_Required work:_ Each line below from the one containing "(1153, 231) none" through the one containing "[579,665,650,680] routes. ->" is to be given again exactly, and no line outside that span.

### Input for this task

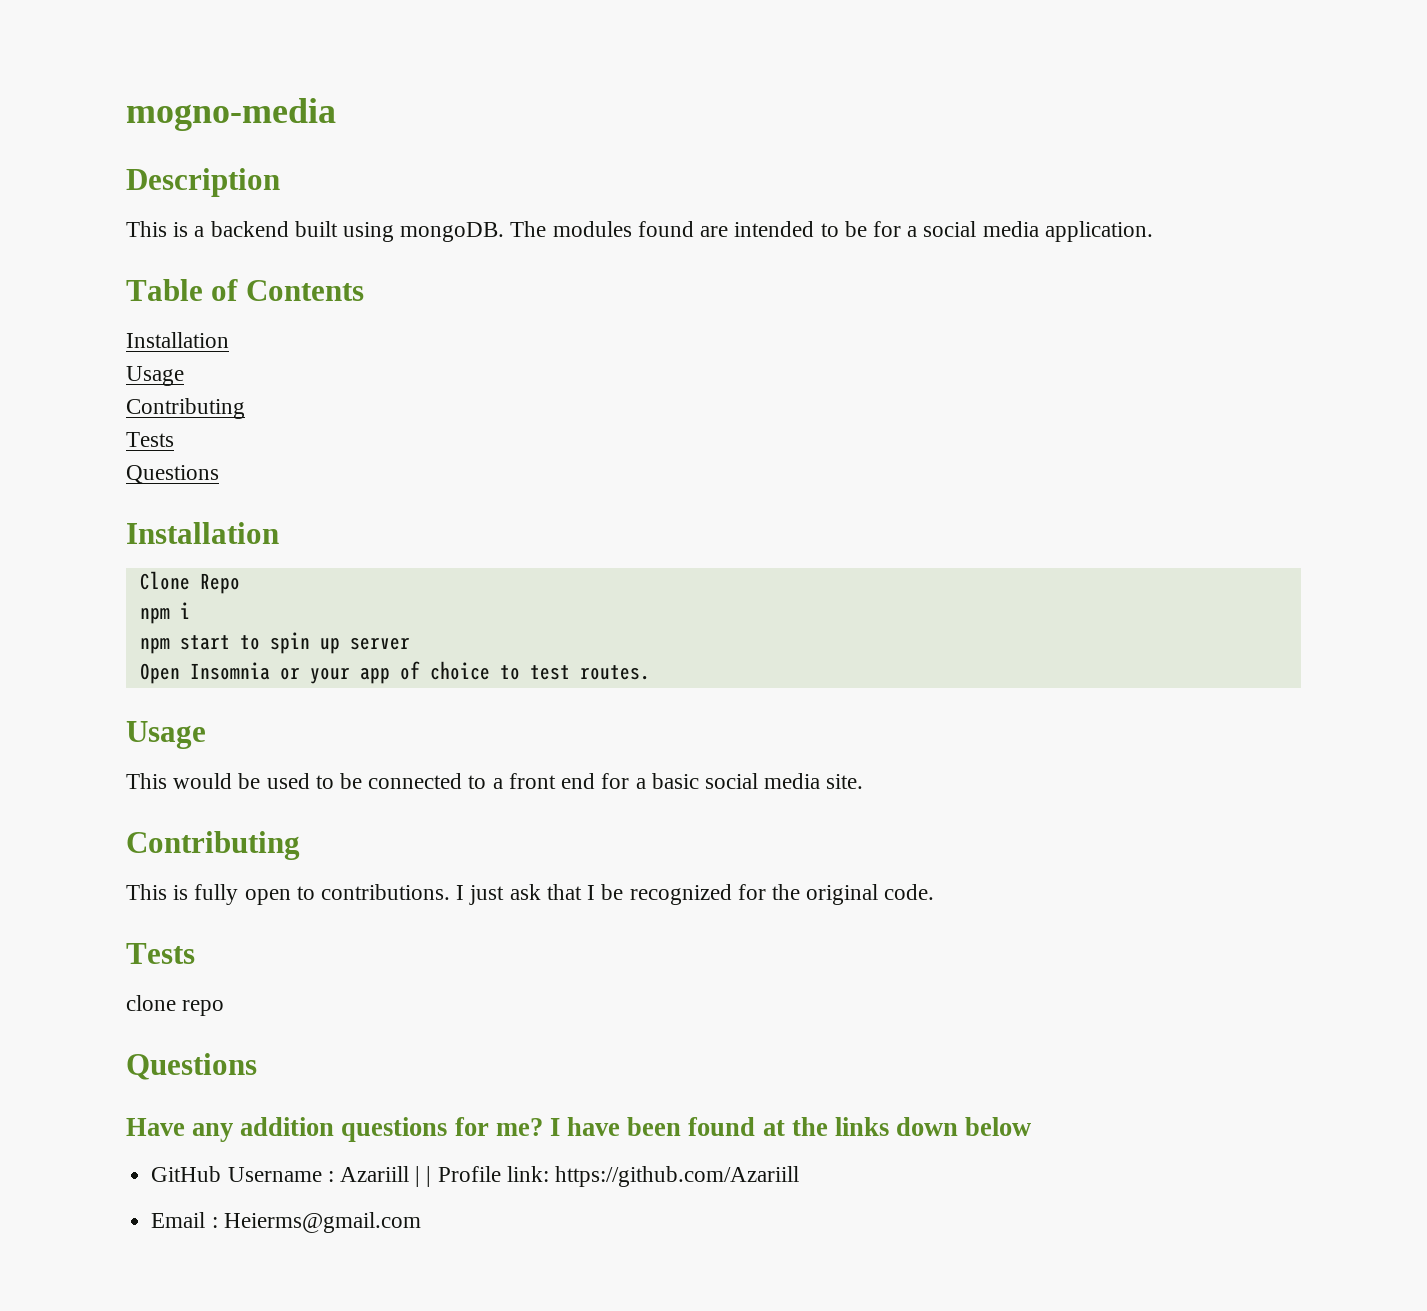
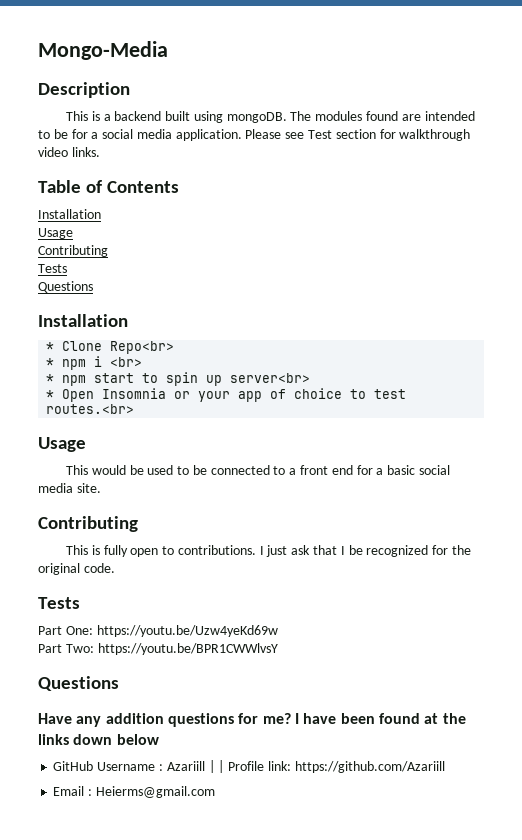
[126,98,336,131] mogno-media -> [38,41,168,60] Mongo-Media
(1153, 231) none -> [245,129,471,141] [38,147,100,157] Please see Test section for walkthrough video links.
[139,571,240,594] Clone Repo // -> [46,341,175,354] [46,358,55,367] * Clone Repo<br> // *
(190, 610) // -> [110,357,143,367] [46,374,55,383] <br> // *
[349,637,410,650] server // -> [230,373,311,383] [46,390,55,399] server<br> // *
[579,665,650,680] routes. -> [46,404,135,414] routes.<br>
[126,995,225,1016] clone repo -> [38,625,278,637] [38,643,278,655] Part One: https://youtu.be/Uzw4yeKd69w // Part Two: https://youtu.be/BPR1CWWlvsY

######

_Output for this task:_
(1153, 231) none -> [245,129,471,141] [38,147,100,157] Please see Test section for walkthrough video links.
[139,571,240,594] Clone Repo // -> [46,341,175,354] [46,358,55,367] * Clone Repo<br> // *
(190, 610) // -> [110,357,143,367] [46,374,55,383] <br> // *
[349,637,410,650] server // -> [230,373,311,383] [46,390,55,399] server<br> // *
[579,665,650,680] routes. -> [46,404,135,414] routes.<br>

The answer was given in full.